**本文抜粋:**
>>>>>

岸田文雄首相が旧統一教会系団体トップと面会していたと報道されて、マスメディアからも、野党からも追及された。
しかしそもそも岸田首相が旧統一教会系団体トップと面会していたことに問題はない。
マスメディア、野党は問題のないことを問題としているのであるが、その問題のないことを問題としたのは、岸田首相自身であった。
岸田首相の自縄自縛という奇妙な事態が生じている。
発端
2023年12月4日、朝日新聞は「首相、旧統一教会系トップと面会」という記事を出した。
「岸田文雄首相が自民党政調会長だった2019年、世界平和統一家庭連合(旧統一教会)の友好団体のトップと自民党本部で面会していたと、複数の関係者が朝日新聞の取材に証言した。」というのである。

<<<<<

**データ内容:**
>>>>>

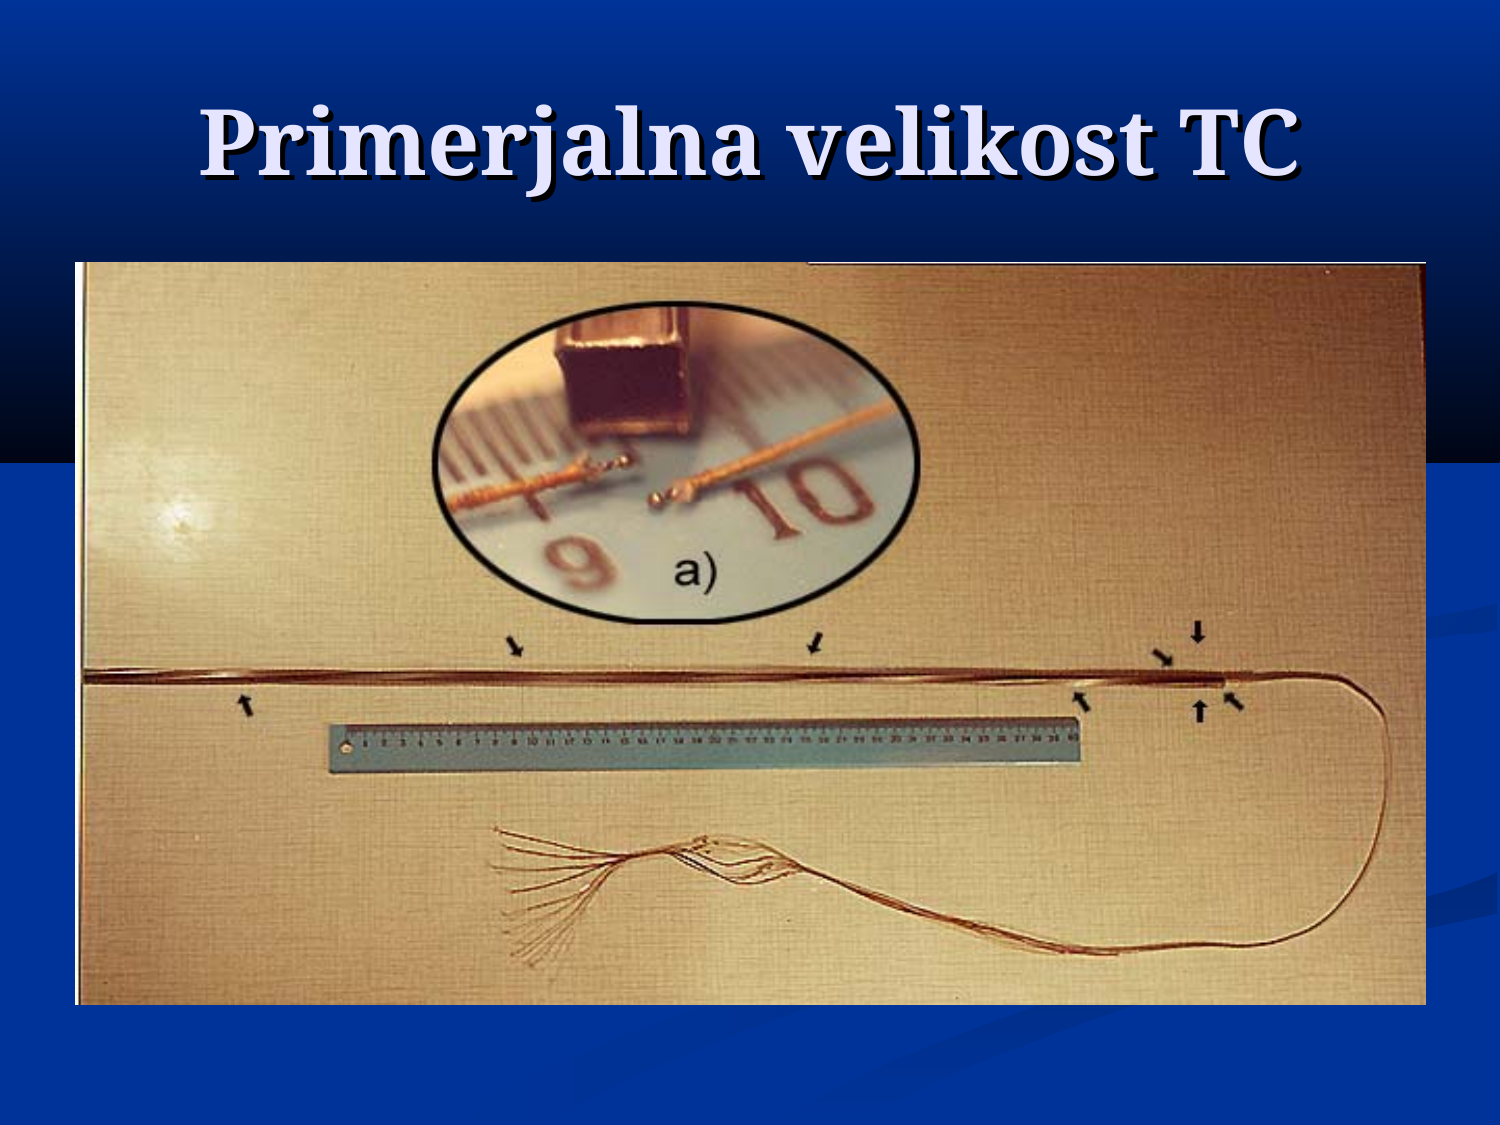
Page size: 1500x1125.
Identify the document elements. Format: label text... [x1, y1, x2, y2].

title Primerjalna velikost TC [75, 45, 1426, 233]
picture [75, 262, 1426, 1005]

<<<<<

**作業内容:**
本文抜粋をもとに、次の問いに答えてください。
1. 岸田首相の面会について、どこから追及されたとされていますか。
2. 朝日新聞が「首相、旧統一教会系トップと面会」という記事を出したのはいつですか。
3. 記事によると、面会はどこで行われましたか。

**解答:**
1. マスメディアと野党から追及されました。
2. 2023年12月4日です。
3. 自民党本部で行われました。